Trecho do texto |
****************
Exposição da arte produzida durante a guerra civil na Colômbia fica em cartaz na Casa Daros, no Rio, até setembro

Colombia

Conta Juan Manuel Echavarría que há 50 anos a Colômbia vive ciclos contínuos de violência e inócuas tentativas de acordos de paz. “Os políticos nos saturaram com as palavras paz e guerra e elas acabaram perdendo seu significado.” A partir da constatação, Echavarría empenhou-se em ensinar as palavras a dois papagaios, que levaram oito meses para aprender a falar “guerra e pa”, pois um deles comeu o som de “s” de paz. “A partir da mutilação dessa palavra, compreendi que a paz é um conceito incompleto na humanidade. O acidente me ajudou a conceituar a obra”, contou Echavarría diante do vídeo Guerra y Pa (2011), exposto em Cantos Cuentos Colombianos, a exposição que marca a abertura da Casa Daros, no Rio de Janeiro.

Tomadas literalmente, duas obras poderiam ter nomeado a exposição: a instalação sonora Vesper (2000), de Oswaldo Macià, que reúne 55 narrativas em sete idiomas das lembranças felizes de mulheres caribenhas, e Bocas de Ceniza (2002), de Echevarría, retratos videográficos de narrativas cantadas por sobreviventes de massacres e situações de violência na Colômbia. Mas assim como Echevarría e Macià, a maioria dos artistas de Cantos Cuentos Colombianos constrói suas obras a partir de narrativas e do reprocessamento da vivência da violência.
****************
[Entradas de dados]
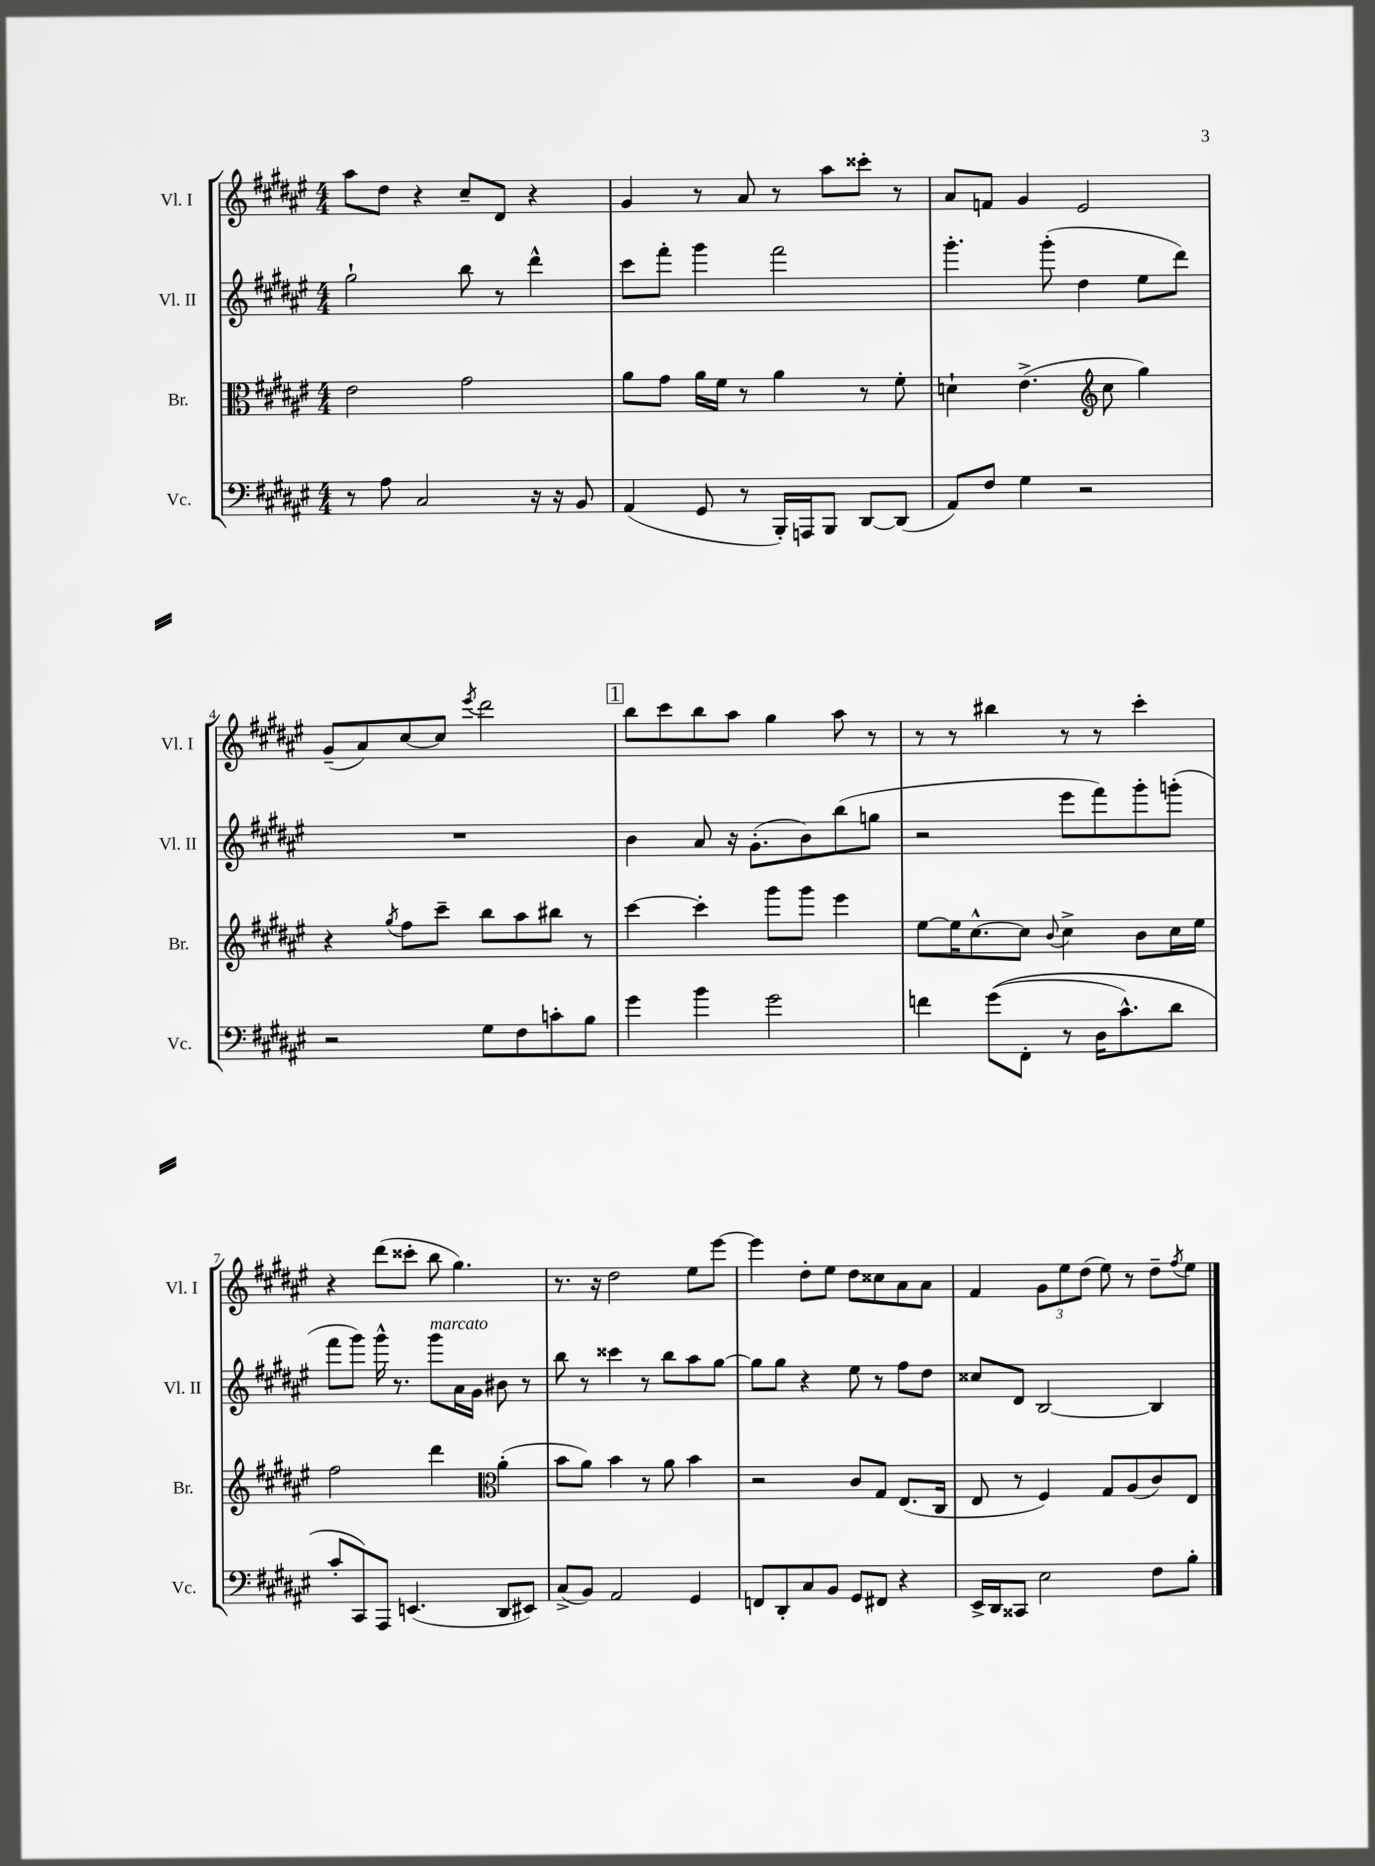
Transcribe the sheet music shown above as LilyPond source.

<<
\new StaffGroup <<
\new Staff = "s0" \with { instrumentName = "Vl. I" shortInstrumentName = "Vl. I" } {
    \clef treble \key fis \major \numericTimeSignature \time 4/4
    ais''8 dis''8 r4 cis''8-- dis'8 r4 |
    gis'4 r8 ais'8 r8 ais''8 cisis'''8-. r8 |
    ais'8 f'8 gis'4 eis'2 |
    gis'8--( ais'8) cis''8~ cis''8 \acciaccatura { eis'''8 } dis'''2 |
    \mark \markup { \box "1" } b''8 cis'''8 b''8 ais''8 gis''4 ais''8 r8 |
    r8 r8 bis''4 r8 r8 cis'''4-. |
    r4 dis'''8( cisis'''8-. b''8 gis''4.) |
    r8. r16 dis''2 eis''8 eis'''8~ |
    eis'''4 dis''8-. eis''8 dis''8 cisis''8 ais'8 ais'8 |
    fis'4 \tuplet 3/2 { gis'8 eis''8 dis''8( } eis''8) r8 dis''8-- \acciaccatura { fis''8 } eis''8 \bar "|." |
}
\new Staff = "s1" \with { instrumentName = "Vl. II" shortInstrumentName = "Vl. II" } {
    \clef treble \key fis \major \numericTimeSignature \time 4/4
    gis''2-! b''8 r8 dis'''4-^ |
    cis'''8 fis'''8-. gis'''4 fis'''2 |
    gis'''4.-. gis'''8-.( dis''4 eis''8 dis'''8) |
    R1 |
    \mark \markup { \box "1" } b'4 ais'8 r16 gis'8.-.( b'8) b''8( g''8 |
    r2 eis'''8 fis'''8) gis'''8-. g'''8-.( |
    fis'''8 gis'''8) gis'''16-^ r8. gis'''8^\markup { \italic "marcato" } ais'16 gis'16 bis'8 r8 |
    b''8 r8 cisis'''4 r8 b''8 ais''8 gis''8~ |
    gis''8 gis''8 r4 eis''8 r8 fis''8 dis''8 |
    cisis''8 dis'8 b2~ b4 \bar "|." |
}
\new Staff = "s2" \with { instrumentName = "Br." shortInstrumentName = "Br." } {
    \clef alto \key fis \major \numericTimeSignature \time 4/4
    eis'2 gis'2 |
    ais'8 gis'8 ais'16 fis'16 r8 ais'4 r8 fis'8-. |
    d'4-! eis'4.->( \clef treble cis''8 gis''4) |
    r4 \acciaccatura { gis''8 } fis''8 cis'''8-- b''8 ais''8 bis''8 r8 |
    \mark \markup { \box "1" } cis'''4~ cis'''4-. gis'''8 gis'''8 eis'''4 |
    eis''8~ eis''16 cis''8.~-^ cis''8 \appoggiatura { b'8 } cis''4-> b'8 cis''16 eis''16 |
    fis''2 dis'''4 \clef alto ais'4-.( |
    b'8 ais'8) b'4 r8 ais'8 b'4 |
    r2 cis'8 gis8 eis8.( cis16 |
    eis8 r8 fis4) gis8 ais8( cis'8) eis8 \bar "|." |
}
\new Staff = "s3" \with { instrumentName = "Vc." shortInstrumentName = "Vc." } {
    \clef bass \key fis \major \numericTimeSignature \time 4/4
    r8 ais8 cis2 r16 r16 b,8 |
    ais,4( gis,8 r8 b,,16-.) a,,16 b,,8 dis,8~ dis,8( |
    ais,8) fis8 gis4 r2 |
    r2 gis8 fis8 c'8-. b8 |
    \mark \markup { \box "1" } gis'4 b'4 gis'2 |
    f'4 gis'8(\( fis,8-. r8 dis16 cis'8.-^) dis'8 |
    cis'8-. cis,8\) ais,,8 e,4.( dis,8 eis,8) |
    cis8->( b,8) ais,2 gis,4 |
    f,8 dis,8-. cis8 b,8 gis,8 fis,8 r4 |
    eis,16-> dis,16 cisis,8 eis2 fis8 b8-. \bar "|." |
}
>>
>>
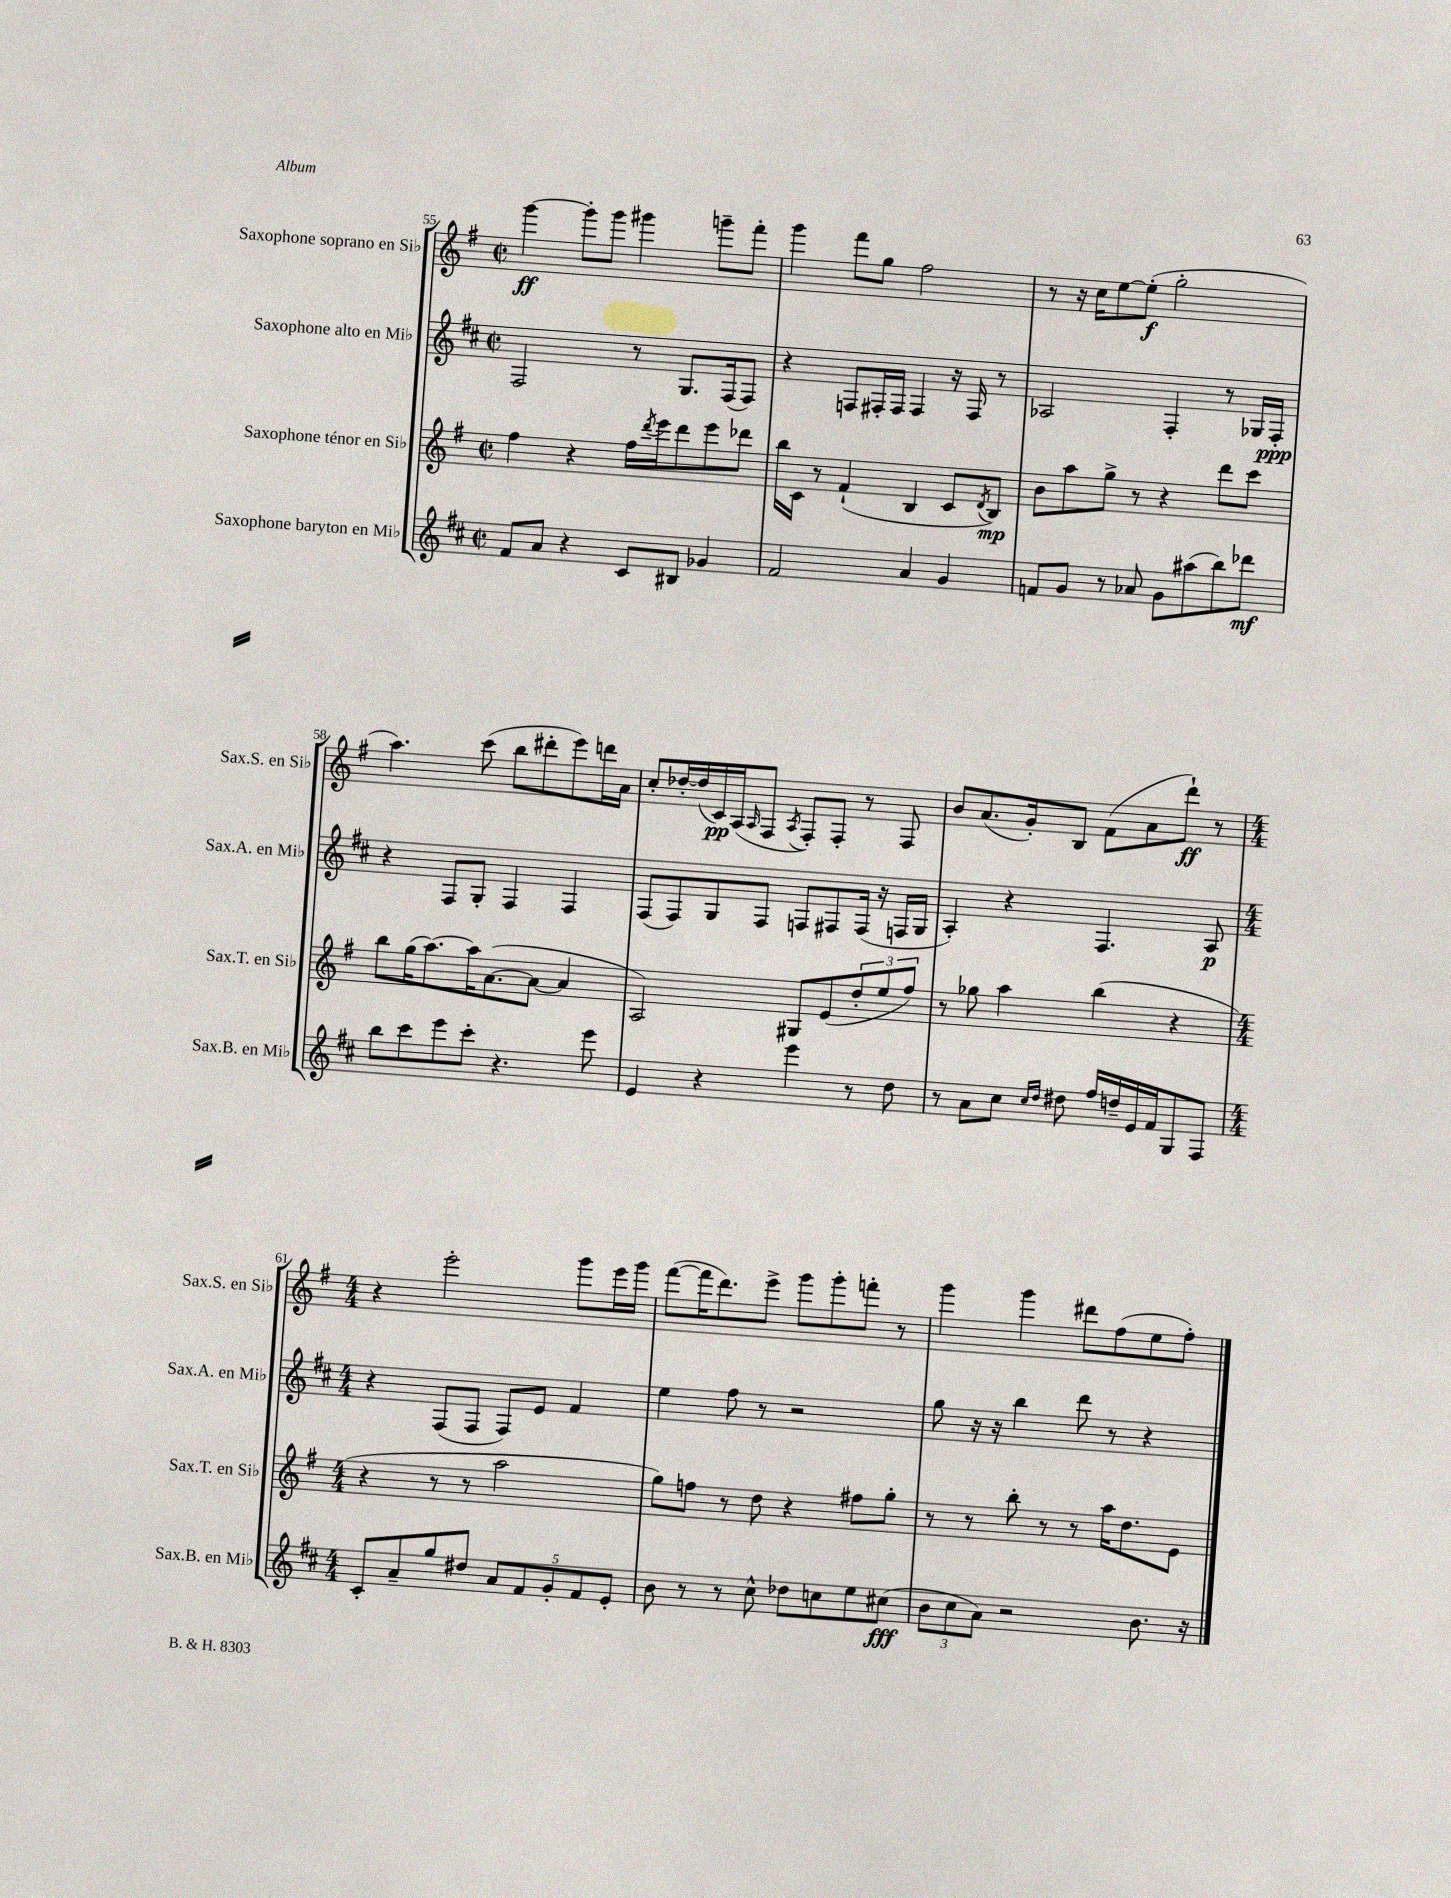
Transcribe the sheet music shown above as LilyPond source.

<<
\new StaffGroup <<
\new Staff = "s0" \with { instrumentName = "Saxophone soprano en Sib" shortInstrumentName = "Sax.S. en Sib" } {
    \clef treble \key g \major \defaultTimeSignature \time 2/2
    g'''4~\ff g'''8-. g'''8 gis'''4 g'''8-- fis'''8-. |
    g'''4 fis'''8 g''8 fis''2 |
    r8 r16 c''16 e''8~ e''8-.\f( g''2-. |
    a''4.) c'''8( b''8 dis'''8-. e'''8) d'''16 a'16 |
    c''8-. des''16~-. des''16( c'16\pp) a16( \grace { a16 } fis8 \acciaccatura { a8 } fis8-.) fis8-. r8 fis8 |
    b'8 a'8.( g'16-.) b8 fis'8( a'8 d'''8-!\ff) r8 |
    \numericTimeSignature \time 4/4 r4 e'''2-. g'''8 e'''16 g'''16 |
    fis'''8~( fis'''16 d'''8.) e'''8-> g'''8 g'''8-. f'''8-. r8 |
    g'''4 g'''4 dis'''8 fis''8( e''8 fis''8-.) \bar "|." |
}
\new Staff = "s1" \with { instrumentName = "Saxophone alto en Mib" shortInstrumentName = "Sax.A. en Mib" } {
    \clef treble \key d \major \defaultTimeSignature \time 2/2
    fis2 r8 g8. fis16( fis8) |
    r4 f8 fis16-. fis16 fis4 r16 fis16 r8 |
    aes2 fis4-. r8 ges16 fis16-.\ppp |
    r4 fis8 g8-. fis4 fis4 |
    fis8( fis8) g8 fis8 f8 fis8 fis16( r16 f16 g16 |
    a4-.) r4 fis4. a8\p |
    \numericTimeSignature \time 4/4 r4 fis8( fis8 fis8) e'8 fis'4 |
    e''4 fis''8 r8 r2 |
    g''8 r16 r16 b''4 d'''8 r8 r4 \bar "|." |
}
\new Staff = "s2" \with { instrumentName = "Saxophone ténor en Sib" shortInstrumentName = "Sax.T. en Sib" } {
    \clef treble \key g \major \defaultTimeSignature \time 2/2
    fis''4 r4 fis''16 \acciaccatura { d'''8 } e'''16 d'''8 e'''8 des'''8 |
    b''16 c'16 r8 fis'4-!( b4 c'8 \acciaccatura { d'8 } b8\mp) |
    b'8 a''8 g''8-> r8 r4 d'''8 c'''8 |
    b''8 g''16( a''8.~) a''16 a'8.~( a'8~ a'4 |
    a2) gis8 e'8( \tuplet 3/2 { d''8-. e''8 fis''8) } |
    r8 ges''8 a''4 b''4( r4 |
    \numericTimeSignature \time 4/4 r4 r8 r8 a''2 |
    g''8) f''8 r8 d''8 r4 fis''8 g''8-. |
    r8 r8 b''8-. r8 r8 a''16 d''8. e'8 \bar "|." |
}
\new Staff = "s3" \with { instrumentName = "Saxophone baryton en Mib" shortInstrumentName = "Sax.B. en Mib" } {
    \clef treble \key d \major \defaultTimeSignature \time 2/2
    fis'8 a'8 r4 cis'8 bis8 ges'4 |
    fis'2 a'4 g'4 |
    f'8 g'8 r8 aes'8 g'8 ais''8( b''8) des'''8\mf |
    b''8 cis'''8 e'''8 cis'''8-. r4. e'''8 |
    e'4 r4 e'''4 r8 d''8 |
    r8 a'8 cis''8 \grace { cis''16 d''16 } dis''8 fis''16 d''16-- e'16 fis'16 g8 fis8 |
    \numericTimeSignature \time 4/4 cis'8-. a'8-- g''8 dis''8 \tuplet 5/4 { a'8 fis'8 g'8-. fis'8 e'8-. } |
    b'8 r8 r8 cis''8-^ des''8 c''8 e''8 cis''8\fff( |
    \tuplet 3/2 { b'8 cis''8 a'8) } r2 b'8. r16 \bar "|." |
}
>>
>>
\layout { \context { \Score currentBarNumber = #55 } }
****************
O que fazer |
Reproduza na íntegra, sem nenhuma alteração, o texto sobre a exposição de arte colombiana na Casa Daros.

Resultado da tarefa |
Exposição da arte produzida durante a guerra civil na Colômbia fica em cartaz na Casa Daros, no Rio, até setembro

Colombia

Conta Juan Manuel Echavarría que há 50 anos a Colômbia vive ciclos contínuos de violência e inócuas tentativas de acordos de paz. “Os políticos nos saturaram com as palavras paz e guerra e elas acabaram perdendo seu significado.” A partir da constatação, Echavarría empenhou-se em ensinar as palavras a dois papagaios, que levaram oito meses para aprender a falar “guerra e pa”, pois um deles comeu o som de “s” de paz. “A partir da mutilação dessa palavra, compreendi que a paz é um conceito incompleto na humanidade. O acidente me ajudou a conceituar a obra”, contou Echavarría diante do vídeo Guerra y Pa (2011), exposto em Cantos Cuentos Colombianos, a exposição que marca a abertura da Casa Daros, no Rio de Janeiro.

Tomadas literalmente, duas obras poderiam ter nomeado a exposição: a instalação sonora Vesper (2000), de Oswaldo Macià, que reúne 55 narrativas em sete idiomas das lembranças felizes de mulheres caribenhas, e Bocas de Ceniza (2002), de Echevarría, retratos videográficos de narrativas cantadas por sobreviventes de massacres e situações de violência na Colômbia. Mas assim como Echevarría e Macià, a maioria dos artistas de Cantos Cuentos Colombianos constrói suas obras a partir de narrativas e do reprocessamento da vivência da violência.